0

I have several Django (python) based, back-end web applications that I would like to start piping data into Google Big Query in an automated fashion. The relational database on the backend is MySQL, these applications are not public facing and not in Google App Engine.

We already have Google Apps for Business along with a Google Big Data project set up. With that said I can manually dump tables into CSV and import into Big Query but is there some best practices on automating this kind of data delivery into Google? I've poured over the documentation and don't really see any definitive writing on this matter.

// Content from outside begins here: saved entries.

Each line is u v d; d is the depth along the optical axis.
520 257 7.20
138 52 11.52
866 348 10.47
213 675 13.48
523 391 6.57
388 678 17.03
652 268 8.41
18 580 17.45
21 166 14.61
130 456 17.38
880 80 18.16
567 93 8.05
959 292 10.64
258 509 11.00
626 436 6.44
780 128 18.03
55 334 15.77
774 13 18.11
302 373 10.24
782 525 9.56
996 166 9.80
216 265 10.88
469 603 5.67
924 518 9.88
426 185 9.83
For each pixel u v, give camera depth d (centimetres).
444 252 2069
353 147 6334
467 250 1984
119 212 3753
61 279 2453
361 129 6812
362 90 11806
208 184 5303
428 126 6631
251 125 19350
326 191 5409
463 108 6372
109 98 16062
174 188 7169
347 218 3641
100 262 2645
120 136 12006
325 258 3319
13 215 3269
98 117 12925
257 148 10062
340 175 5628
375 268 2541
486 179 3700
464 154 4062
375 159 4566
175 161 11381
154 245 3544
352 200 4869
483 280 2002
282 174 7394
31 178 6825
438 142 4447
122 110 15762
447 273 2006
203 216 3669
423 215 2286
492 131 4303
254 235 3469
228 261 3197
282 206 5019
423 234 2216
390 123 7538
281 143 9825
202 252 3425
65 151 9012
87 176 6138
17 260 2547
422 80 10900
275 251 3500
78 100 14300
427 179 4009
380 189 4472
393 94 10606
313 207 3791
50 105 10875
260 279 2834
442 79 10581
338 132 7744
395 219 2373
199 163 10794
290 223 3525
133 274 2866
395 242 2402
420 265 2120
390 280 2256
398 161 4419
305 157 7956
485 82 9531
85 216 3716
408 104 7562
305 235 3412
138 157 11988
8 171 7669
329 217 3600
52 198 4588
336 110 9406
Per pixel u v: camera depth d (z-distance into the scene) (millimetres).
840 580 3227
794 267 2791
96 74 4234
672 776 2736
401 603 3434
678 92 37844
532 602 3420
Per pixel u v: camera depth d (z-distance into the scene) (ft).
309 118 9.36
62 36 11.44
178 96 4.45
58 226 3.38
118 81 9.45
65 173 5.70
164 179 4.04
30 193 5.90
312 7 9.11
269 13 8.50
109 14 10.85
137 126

Any advice would be appreciated.

Thanks for reading

xXPhenom22Xx
  • 1,265
  • 5
  • 29
  • 63

2 Answers2

2

Recently WePay started a series of articles on how they use BigQuery to run their analytics. Their second article highlights how they use Apache AirFlow to move data from MySQL to BigQuery:

As they mention "We have only a single config-driven ETL DAG file. It dynamically generates over 200 DAGs", and "The most important part is the select block. This defines which columns we pull from MySQL and load into BigQuery".

See the article for more details.

Felipe Hoffa
  • 54,922
  • 16
  • 151
  • 325
0

You can use Python robots, which run on Linux with crontab.

For loading into Google Cloud Platform BigQuery, I use pandas_gbq.to_gbq library:

  • Create your dataframe (df) according to this or this
  • In order to get the Token.jsonfile:

    • Create a Google Cloud Platform BigQuery service account.
    • Load the JSON file:

       from google.oauth2 import service_account
       import pandas as pd
       import pandas_gbq
       DIR = os.path.dirname(os.path.realpath(__file__))
       TOKEN_AUTH = DIR + '/token.json'
       CREDENTIALS = service_account.Credentials.from_service_account_file(TOKEN_AUTH)
       #df is a pandas dataframe
       pandas_gbq.to_gbq(df, '<dataset>.<table_name>', project_id='<project_id>',
                        if_exists=<replace or append> , credentials=CREDENTIALS)
      

Once you have created your tocken, install crontab on Linux and schedule your load-robot task:

Finally, you can also use Apache Airflow (for advanced users with Docker skills)

Victor
  • 2,450
  • 2
  • 23
  • 54